Victory! Brickell Avenue is finally 30 mph all the way

After years of advocating for a 30-mph speed limit on Brickell Avenue all the way from the Miami River to Southeast 26th Road, BHA was happy to see the change finally came, just in time for the winter holidays. The 30 mph speed limit signs were installed along the southern portion of Brickell Avenue in December, from SE 15th Road to SE 26th Road, a stretch that was 40 mph until six years ago.

Perhaps 10 miles per hour doesn’t sound like a big deal to those new to the area. Certainly a residential community like Brickell, despite its high-rise homes, deserves the same neighborly speed limit all residential areas enjoy. And certainly if we expect folks to walk, jog, cycle and use the trolley, they can’t do it safely or comfortably when cars are zooming by.

But, it’s taken the better part of 25 years, a fatality and a change in control of the roadway to reduce the speed limit to a safer rate.

The Advocacy Road is Long

A long-time Brickell resident, 83-year-old Rosa Encalada was crossing Brickell Avenue in front of her condo, Brickell Bay Club, at the 2300 block, when she was struck by a taxicab heading north. She died shortly thereafter.

Rosa walked daily in the neighborhood, to the grocery store, to church. She caught the bus. She walked for her health and at doctor’s advice, and was in good health, her daughter-in-law Teresa Encalada said. “We anticipated having her be with us for another 20 years.”

Along with speeding—encouraged by long, uninterrupted stretches of roadway without traffic signals to slow cars down—the limited number of crosswalks has long been a bone of contention, with only two in the largely residential portion of Brickell between SE 15th Road and SE 26th Road.

Teresa shared the news of her mother-in-law’s tragic death with BHA in November 2010, who appealed to local officials. Miami Mayor Tomas Regalado, then-City Commissioner Marc Sarnoff, then-County Commissioner Carlos Gimenez, the Downtown Development Authority and other transit and cyclist advocacy groups joined the BHA neighbors in chorus. All insisted FDOT re-evaluate its position on Brickell Avenue, Miami’s densest pedestrian district, before construction on the resurfacing project was to begin. Although technically part of U.S. Highway 1, it shouldn’t be operated as one. At press conference in December 2010, a reduction in the speed limit was announced.

FDOT lowered the speed limit to 30 mph during the roadway resurfacing project, but when the project was complete, refused to bend to the community wishes, and raised it up to 35 mph.

So, for the next few years BHA advocated that control of the roadway move from State highway control to local control, where decisions in the best interest of the community could more readily be made.

Brickell Avenue “Highway”  No More

Local control of Brickell Avenue was finally achieved in June 2013 with the help of elected officials who took up BHA’s cause. But further progress on getting the speed limit lowered had been stalled. Then, although no longer under FDOT as a State-controlled roadway, ironically it was our State Rep. Jose Javier Rodriguez who assisted the City’s efforts and pushed for this change to finally come about, working with both City and County governments.
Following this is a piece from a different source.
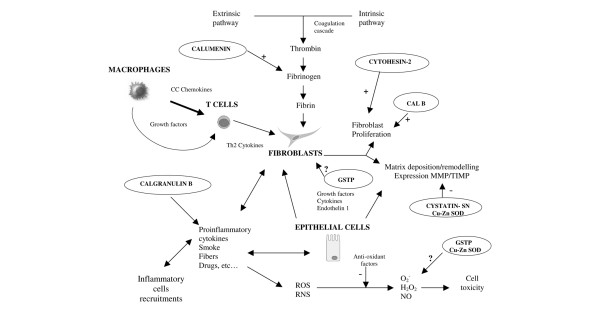
Hypothetical role of some disregulated BALf proteins in mechanisms driving SSc-related lung fibrosis. Inflammation is thought to be the main mechanism driving lung fibrosis in scleroderma patients. In this complex inflammatory process several pathways are involved, including the activation of T cells and epithelial cells, the secretion of pro-inflammatory cytokines and growth factors, and fibroblast proliferation. Furthermore, products from the coagulation cascade and oxidative stress may contribute to fibrogenesis. The upregulation of calgranulin B (Cal B), cytohesin-2 and calumenin might favor inflammation and fibrogenesis, whereas the downmodulation of the protective factors glutathione S-transferase P (GSTP), Cu–Zn superoxide dismutase (SOD) and cystatin SN may amplify tissue injury and inflammation. MMP, matrix metalloproteinases; TIMP, tissue inhibitor of matrix metalloproteinases; ROS, reactive oxygen species; RNS, reactive nitrogen species; O2-, superoxide; H2O2, hydrogen peroxide; NO, nitric oxide; SScFib+, systemic sclerosis patients with lung fibrosis; SScFib-, systemic sclerosis patients without lung fibrosis.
First the City of Miami had to recommend the change, then Miami-Dade County, which is in charge of transit county-wide, had to agree to make the change. Then the signs had to be ordered and installed. Finally, the last of the 30 mph signs were put in place in December, signaling it’s finally happened after so many years.

Thank you Rep. José Javier Rodríguez and Commissioner Ken Russell, and before them, Commissioner Sarnoff and Senator Miguel de la Portilla-Diaz, for making this happen for the residents of Brickell.

roseencaladaNow that Brickell Avenue has achieved neighborhood speed status, more crosswalks and signals to better accommodate pedestrians are needed. BHA regularly receives inqueries about what is being done to add crosswalks, and is working with Commissioner Russell on this and other safety measures.

BHA advocates have stayed on the issue of Brickell Avenue speeding and safety, remembering Rosa, and Teresa’s words:

“It was a horrible way for her to die. She was the mother of eight, grandmother to 25 and great-grandmother to six,” Teresa said at the time. “Brickell Avenue needs to be safer so it doesn’t happen to anyone else’s beloved family member.”